(Data records)
# # # #

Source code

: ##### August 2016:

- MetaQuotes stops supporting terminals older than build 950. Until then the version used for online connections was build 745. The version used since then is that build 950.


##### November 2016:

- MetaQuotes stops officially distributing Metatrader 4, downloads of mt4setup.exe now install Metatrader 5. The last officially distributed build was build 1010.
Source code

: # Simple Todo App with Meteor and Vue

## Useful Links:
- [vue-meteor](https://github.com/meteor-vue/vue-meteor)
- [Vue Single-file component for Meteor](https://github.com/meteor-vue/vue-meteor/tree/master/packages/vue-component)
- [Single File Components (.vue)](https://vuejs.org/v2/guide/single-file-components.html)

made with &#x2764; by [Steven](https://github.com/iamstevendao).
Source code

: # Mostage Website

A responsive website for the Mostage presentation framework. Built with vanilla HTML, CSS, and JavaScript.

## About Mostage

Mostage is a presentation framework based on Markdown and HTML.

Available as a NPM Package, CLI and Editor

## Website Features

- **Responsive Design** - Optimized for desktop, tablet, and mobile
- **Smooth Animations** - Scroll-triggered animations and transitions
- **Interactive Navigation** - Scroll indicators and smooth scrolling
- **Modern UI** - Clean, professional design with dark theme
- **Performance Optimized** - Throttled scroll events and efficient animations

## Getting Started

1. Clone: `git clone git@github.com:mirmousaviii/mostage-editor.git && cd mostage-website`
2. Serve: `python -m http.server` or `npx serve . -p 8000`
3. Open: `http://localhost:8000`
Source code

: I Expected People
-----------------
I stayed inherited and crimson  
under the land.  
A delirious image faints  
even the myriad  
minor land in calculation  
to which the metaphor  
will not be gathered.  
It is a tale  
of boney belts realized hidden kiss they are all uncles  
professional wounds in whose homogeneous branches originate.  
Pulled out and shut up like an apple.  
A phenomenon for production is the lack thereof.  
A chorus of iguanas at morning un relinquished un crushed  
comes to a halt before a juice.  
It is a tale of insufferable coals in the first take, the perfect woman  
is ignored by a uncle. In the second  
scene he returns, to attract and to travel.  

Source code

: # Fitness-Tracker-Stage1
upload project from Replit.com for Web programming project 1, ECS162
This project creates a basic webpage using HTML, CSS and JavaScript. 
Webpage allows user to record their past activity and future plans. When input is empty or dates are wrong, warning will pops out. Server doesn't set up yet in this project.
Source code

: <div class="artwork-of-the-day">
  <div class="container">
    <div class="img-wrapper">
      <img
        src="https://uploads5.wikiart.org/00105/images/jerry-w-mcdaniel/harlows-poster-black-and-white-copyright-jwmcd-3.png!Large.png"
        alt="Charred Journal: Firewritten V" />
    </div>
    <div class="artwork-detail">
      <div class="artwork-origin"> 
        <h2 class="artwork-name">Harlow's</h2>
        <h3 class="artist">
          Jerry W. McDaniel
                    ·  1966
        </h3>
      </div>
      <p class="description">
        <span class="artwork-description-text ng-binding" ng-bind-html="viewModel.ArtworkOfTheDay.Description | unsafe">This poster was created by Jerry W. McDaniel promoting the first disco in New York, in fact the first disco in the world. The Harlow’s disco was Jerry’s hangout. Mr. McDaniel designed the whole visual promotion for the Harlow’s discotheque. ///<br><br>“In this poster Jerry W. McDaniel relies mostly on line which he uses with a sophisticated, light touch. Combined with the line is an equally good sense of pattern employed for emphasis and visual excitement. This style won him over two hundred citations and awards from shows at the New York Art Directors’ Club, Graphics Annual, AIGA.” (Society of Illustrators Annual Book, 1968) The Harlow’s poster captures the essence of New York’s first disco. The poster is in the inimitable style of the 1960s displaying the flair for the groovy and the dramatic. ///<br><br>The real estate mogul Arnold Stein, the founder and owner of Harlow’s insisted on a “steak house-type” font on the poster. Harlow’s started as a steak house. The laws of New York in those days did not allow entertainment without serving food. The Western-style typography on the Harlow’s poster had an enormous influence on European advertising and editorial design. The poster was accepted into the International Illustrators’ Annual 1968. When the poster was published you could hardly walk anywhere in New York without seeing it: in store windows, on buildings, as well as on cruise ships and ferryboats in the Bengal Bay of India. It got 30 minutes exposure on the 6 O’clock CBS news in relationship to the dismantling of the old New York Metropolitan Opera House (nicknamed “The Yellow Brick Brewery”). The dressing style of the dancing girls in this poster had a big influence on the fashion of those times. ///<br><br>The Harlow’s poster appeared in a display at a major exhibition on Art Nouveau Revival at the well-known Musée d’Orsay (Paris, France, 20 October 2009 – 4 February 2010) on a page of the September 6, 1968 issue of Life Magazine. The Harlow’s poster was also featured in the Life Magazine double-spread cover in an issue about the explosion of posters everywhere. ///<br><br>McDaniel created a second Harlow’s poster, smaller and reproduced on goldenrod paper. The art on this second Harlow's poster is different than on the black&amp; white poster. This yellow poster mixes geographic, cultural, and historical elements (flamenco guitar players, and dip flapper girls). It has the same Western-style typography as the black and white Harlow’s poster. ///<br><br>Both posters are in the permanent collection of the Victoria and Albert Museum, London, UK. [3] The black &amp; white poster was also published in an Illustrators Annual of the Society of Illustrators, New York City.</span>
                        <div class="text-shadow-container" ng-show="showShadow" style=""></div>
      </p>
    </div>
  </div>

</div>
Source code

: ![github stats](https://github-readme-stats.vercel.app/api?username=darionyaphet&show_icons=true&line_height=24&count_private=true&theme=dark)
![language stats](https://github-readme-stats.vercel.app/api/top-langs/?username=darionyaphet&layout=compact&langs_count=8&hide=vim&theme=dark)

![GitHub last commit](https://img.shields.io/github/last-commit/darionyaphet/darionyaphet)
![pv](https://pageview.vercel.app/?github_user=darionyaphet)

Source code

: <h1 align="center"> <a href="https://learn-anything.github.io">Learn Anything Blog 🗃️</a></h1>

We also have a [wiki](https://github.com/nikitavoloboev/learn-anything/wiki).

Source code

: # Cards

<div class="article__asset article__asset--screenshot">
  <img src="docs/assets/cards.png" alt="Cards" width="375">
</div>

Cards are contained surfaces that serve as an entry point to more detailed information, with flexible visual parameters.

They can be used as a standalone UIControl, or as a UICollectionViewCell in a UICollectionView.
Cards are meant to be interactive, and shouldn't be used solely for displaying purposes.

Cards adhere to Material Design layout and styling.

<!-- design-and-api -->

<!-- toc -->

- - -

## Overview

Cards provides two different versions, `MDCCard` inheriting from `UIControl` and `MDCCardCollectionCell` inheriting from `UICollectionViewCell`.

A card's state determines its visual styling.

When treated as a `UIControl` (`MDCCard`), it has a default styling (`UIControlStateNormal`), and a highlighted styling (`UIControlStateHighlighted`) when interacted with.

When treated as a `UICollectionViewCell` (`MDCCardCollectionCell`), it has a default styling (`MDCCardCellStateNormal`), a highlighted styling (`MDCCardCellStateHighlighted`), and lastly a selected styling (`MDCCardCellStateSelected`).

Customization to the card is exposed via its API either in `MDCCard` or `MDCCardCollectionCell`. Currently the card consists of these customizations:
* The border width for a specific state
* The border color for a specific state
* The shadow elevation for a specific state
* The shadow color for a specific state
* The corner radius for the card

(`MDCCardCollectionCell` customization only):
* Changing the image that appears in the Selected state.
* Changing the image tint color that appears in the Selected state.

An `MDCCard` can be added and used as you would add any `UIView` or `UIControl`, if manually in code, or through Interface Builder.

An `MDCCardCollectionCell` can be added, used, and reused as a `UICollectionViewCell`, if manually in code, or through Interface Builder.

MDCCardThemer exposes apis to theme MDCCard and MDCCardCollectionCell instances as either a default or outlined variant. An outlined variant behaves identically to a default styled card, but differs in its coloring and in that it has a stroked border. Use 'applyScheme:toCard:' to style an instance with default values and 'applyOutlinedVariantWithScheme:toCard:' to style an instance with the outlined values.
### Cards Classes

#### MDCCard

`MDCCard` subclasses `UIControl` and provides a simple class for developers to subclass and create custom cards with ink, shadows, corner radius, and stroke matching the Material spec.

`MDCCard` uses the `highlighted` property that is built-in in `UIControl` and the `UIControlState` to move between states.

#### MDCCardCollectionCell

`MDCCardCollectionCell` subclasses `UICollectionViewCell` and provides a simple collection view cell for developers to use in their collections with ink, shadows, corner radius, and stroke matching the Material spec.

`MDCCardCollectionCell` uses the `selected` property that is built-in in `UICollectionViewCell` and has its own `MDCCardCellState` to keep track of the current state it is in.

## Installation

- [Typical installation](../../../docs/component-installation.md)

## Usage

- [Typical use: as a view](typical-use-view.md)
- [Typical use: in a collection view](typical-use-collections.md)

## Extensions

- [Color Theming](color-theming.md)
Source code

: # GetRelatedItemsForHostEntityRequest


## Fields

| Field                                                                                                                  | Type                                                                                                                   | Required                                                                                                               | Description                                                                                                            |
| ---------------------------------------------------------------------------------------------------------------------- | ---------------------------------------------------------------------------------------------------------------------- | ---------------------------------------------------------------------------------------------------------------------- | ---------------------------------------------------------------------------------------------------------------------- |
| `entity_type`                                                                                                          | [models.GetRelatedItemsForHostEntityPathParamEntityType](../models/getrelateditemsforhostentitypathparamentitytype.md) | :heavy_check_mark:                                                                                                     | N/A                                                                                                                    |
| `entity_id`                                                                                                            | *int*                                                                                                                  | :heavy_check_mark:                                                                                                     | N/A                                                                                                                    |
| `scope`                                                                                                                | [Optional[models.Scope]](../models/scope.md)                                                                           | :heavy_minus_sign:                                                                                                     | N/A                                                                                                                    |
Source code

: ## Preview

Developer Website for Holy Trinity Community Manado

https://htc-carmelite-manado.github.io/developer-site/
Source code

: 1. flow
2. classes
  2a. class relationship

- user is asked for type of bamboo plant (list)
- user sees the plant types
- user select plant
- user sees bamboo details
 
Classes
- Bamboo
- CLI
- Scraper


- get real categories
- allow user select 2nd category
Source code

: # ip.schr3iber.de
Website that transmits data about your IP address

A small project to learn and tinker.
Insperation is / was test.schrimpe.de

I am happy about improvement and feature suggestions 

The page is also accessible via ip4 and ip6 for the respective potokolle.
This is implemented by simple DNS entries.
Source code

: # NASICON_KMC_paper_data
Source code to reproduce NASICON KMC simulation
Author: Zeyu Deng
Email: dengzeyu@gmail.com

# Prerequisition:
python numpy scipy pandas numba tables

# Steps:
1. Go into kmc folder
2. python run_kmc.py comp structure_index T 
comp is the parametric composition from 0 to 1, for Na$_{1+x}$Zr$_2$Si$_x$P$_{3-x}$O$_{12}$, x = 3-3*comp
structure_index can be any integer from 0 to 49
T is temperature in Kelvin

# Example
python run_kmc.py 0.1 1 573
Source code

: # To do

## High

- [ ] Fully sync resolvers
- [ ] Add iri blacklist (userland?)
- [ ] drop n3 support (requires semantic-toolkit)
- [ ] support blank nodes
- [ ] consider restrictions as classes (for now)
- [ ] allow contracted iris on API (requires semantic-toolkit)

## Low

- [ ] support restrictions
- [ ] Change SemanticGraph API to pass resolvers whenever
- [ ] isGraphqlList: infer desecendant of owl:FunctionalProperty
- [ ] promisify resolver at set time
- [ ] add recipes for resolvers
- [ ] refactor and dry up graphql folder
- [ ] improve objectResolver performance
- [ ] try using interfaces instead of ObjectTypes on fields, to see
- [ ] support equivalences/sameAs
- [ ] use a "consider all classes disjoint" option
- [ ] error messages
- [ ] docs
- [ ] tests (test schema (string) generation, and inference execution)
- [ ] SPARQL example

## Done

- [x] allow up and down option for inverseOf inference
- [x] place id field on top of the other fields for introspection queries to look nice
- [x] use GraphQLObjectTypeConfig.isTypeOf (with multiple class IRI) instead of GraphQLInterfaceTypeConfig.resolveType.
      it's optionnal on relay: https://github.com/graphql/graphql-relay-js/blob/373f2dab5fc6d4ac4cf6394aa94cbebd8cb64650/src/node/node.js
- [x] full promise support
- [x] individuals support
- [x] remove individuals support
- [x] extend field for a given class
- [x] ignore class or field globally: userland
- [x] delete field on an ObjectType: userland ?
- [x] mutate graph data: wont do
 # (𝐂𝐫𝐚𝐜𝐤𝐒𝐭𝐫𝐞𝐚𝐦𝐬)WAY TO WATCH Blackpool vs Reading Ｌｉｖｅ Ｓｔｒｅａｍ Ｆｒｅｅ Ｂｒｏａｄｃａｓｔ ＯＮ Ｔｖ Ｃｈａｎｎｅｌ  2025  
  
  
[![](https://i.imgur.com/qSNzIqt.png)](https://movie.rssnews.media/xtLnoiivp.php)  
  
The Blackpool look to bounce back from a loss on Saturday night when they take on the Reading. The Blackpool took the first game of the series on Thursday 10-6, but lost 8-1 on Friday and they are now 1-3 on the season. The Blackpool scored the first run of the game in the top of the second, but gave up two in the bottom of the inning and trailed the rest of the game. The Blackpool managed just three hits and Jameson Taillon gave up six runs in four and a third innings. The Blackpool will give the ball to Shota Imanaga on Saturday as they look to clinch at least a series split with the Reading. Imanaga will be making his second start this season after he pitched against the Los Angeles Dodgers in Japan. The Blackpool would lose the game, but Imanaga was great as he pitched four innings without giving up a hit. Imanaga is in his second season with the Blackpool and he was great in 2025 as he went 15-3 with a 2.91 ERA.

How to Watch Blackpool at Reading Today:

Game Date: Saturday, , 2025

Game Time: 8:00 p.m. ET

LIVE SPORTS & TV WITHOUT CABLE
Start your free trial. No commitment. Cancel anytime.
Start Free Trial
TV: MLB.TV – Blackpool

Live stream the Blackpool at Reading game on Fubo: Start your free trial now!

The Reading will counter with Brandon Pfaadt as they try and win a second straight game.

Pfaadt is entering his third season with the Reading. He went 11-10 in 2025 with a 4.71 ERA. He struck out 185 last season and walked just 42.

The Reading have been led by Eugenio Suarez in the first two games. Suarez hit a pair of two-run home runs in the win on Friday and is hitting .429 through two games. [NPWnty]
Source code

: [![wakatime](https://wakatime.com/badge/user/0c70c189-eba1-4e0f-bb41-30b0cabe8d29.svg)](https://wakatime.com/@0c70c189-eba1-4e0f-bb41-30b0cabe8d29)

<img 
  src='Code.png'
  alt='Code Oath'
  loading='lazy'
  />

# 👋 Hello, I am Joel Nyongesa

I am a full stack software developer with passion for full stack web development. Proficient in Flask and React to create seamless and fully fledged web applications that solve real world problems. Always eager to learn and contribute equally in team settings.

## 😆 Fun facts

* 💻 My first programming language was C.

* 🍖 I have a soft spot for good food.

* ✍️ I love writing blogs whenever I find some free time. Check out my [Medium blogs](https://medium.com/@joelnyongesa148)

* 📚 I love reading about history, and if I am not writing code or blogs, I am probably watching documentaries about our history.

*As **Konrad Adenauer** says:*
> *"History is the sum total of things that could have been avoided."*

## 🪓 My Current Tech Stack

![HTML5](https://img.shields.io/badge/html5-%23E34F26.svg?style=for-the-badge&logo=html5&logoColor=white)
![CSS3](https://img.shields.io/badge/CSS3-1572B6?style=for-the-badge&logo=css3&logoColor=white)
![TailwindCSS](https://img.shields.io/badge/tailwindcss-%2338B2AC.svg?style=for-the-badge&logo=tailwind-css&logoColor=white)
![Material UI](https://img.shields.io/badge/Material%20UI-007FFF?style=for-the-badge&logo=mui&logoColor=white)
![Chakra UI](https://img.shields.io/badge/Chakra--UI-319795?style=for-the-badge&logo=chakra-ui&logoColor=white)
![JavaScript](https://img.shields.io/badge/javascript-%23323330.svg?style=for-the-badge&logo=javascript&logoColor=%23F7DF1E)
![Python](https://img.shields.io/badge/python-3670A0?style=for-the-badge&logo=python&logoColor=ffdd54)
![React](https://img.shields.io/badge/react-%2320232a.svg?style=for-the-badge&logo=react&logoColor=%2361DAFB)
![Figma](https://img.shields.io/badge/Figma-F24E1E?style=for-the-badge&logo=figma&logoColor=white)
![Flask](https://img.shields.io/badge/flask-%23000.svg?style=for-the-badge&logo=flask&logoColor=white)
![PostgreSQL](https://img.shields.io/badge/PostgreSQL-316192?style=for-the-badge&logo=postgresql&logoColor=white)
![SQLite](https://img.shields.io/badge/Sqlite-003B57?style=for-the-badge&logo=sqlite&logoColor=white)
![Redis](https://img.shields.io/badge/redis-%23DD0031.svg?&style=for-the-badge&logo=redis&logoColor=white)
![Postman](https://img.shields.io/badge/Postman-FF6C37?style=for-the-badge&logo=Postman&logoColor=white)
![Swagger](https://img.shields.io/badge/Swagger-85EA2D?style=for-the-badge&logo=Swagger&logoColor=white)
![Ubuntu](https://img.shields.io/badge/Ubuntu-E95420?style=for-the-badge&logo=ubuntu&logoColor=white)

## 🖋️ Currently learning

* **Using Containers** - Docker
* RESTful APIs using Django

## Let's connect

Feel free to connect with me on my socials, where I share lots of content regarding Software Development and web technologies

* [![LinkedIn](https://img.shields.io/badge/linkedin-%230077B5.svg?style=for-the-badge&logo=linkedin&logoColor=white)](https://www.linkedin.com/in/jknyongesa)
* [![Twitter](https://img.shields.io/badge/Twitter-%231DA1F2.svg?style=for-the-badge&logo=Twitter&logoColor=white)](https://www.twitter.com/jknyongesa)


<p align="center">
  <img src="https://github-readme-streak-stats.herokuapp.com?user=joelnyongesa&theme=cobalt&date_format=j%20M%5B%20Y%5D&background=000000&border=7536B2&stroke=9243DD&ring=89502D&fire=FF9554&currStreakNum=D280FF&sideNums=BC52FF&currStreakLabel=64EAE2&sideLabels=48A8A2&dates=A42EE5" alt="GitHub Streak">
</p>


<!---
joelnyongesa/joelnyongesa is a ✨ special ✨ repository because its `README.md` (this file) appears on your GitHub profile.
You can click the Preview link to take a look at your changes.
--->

# # # #

EXERCISE PROMPT: Pull every line containing "added" out of the data above.

ANSWER SECTION:
An `MDCCard` can be added and used as you would add any `UIView` or `UIControl`, if manually in code, or through Interface Builder.
An `MDCCardCollectionCell` can be added, used, and reused as a `UICollectionViewCell`, if manually in code, or through Interface Builder.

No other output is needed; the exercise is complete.